▶ INPUT MATERIAL:
********

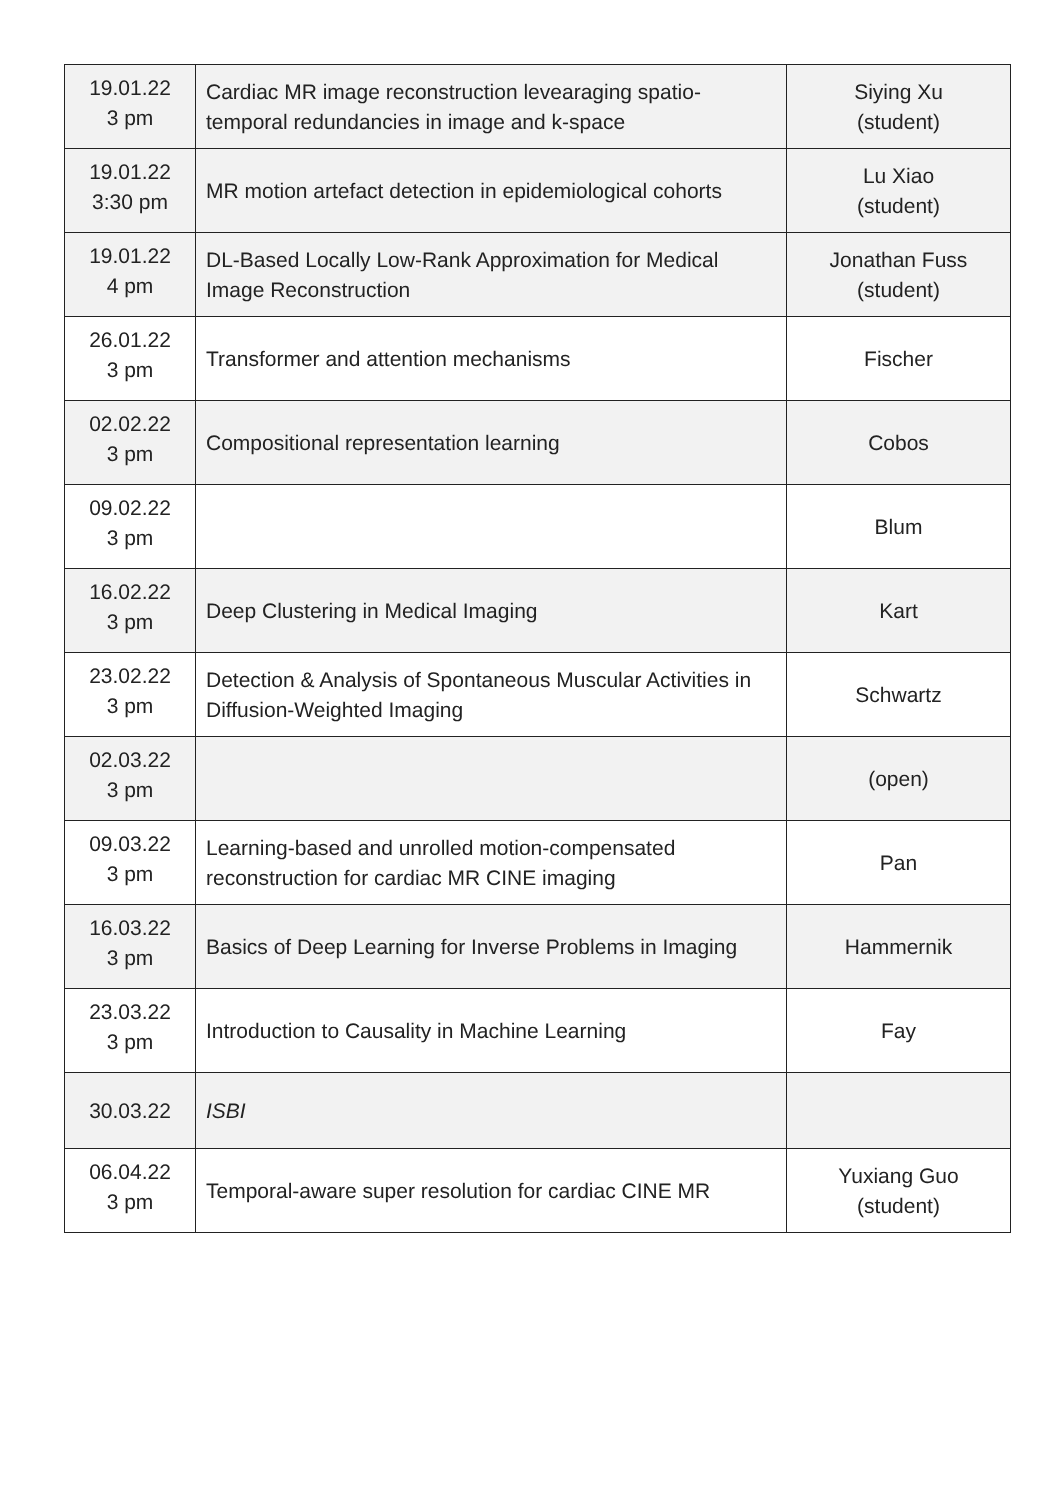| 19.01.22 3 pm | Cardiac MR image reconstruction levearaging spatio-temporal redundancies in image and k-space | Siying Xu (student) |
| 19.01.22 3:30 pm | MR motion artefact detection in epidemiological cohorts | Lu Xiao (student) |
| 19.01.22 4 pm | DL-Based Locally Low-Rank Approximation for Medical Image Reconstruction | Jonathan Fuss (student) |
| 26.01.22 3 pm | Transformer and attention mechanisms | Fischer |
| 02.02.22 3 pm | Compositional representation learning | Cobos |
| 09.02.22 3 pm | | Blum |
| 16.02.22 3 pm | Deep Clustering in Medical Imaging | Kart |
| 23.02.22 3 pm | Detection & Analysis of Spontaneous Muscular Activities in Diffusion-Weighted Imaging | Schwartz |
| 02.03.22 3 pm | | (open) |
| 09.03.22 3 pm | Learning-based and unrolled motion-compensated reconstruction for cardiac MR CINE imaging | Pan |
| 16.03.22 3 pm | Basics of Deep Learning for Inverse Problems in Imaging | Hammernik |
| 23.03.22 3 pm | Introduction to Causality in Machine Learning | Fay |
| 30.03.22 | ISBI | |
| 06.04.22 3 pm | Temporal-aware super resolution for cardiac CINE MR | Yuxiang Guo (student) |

********

▶ PROBLEM TO WORK ON: Look above for the line with "Xiao (student) |", then copy it and each later line exactly, stopping at the last line of the records.

▶ TASK SOLUTION:
| 19.01.22 3:30 pm | MR motion artefact detection in epidemiological cohorts | Lu Xiao (student) |
| 19.01.22 4 pm | DL-Based Locally Low-Rank Approximation for Medical Image Reconstruction | Jonathan Fuss (student) |
| 26.01.22 3 pm | Transformer and attention mechanisms | Fischer |
| 02.02.22 3 pm | Compositional representation learning | Cobos |
| 09.02.22 3 pm | | Blum |
| 16.02.22 3 pm | Deep Clustering in Medical Imaging | Kart |
| 23.02.22 3 pm | Detection & Analysis of Spontaneous Muscular Activities in Diffusion-Weighted Imaging | Schwartz |
| 02.03.22 3 pm | | (open) |
| 09.03.22 3 pm | Learning-based and unrolled motion-compensated reconstruction for cardiac MR CINE imaging | Pan |
| 16.03.22 3 pm | Basics of Deep Learning for Inverse Problems in Imaging | Hammernik |
| 23.03.22 3 pm | Introduction to Causality in Machine Learning | Fay |
| 30.03.22 | ISBI | |
| 06.04.22 3 pm | Temporal-aware super resolution for cardiac CINE MR | Yuxiang Guo (student) |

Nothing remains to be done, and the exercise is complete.